According to the newspaper, Ankara insists that the 15 Turkish nationals are members of a network run by self-exiled cleric Fethullah Gulen, who it says masterminded the coup attempt.
Following the signing of the Prespes agreement with Greece in June last year, NATO member-states’ permanent representatives signed a protocol on the accession of North Macedonia to the alliance in February this year. But Ankara’s threat could now stall North Macedonia’s bid to join the North Atlantic alliance. The issue was also raised by Turkish Defense Minister Hulusi Akar during his visit to Skopje on April 3. During a recent visit to neighboring Kosovo Akar made extradition requests for other Turkish nationals also accused of being Gulenists, the Greek newspaper said.

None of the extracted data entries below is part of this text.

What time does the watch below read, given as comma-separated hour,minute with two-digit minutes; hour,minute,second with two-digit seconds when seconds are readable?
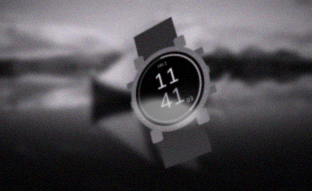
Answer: 11,41
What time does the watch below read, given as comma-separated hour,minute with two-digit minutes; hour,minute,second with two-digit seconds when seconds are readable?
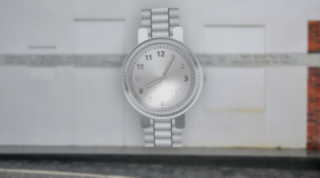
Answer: 8,05
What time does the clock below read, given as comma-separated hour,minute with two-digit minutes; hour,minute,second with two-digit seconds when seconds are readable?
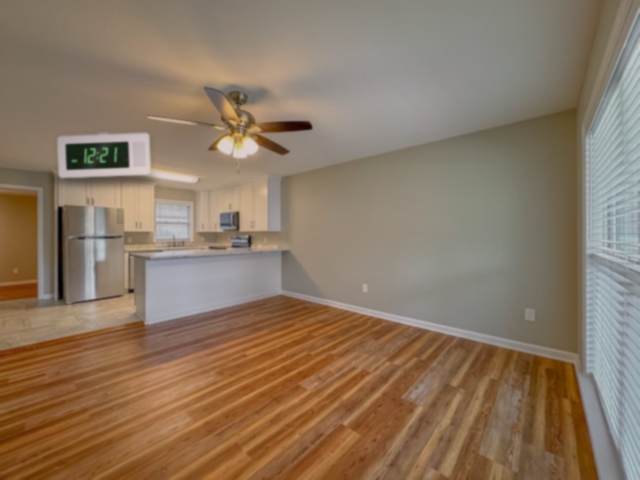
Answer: 12,21
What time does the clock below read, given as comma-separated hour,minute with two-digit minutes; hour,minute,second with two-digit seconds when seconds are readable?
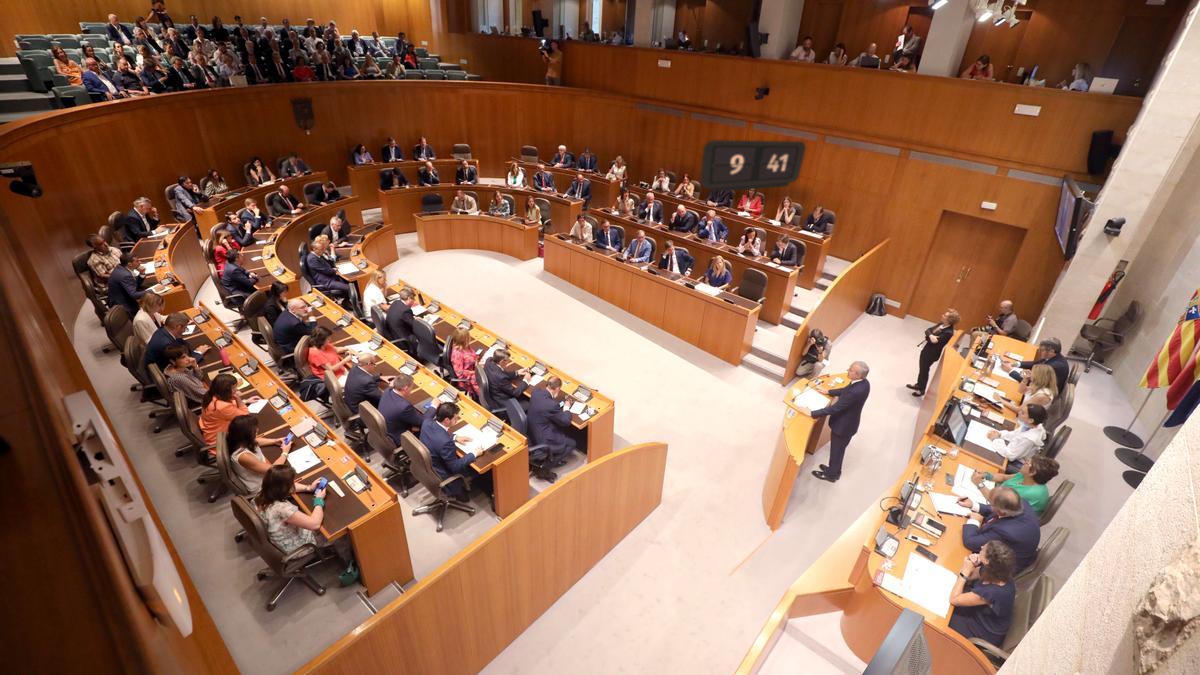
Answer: 9,41
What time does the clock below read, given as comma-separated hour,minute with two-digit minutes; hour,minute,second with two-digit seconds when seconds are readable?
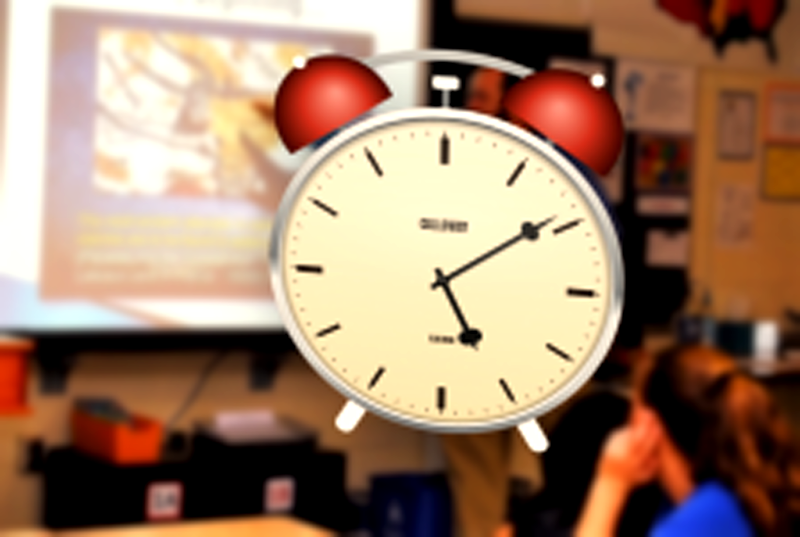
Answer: 5,09
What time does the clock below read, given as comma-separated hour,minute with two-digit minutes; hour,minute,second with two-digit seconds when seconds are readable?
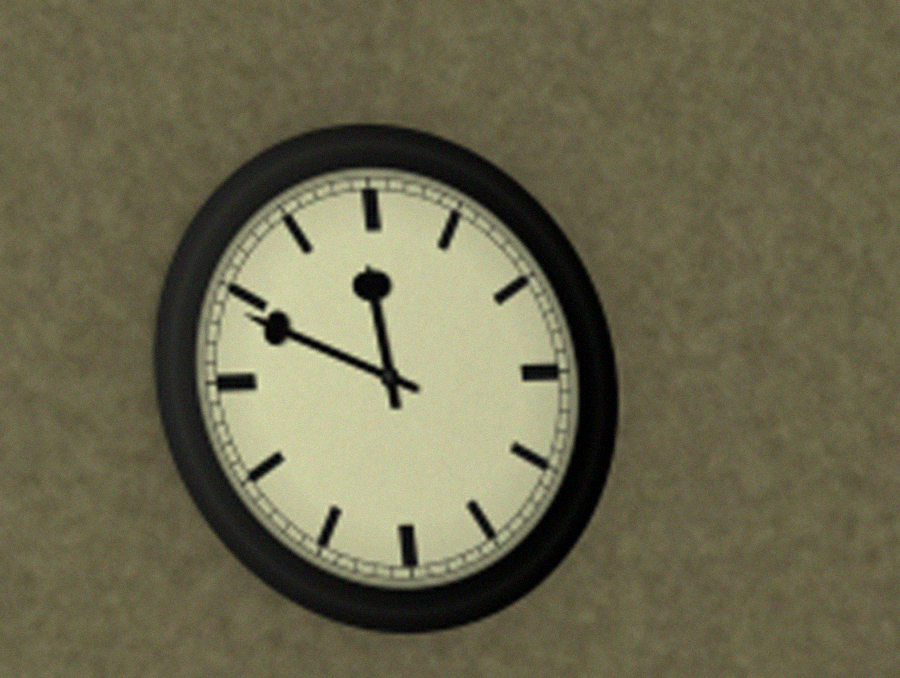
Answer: 11,49
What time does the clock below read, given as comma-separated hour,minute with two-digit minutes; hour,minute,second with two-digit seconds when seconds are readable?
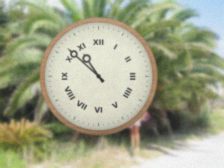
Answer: 10,52
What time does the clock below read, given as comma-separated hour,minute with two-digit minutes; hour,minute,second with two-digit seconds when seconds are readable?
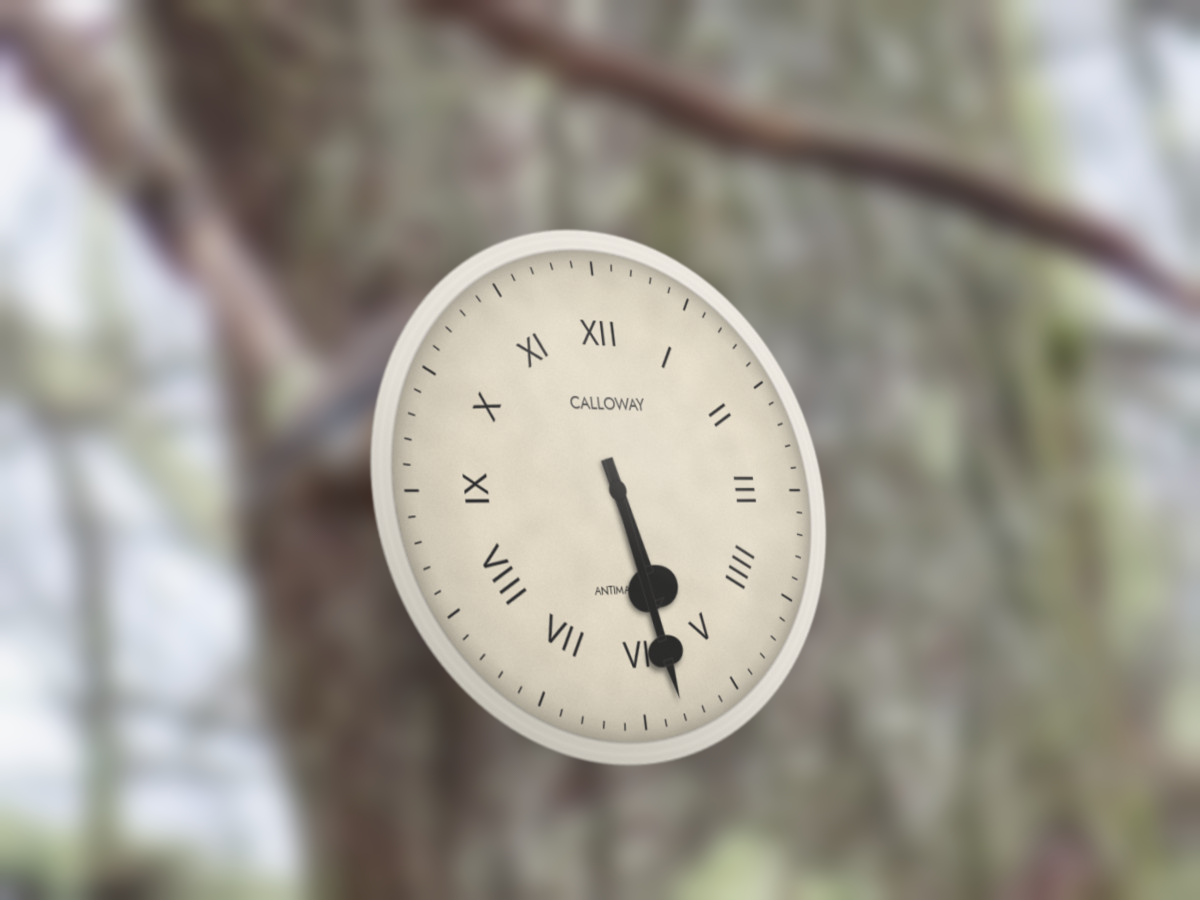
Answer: 5,28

North Macedonia’s Prime Minister Zoran Zaev has rebuffed Ankara’s demands and has received backing from European Union officials, who also called on the government in Skopje to uphold the human rights of the 15 men. However, North Macedonia’s Defense Minister Radmila Sekerinska said during a recent television interview that, apart from other members of the North Atlantic alliance, her country also needs Turkey for the ratification of its NATO accession protocol, Kathimerini writes.
Ankara has been ratcheting up tensions with Athens since 2016 with regard to the fate of eight servicemen that Turkey accuses of participating in the coup who have been granted asylum in Greece.
In February of this year, Turkey’s state-run Anadolu news agency reported that the government in Ankara was offering a total of 5.6 million euros for the return of the eight officers.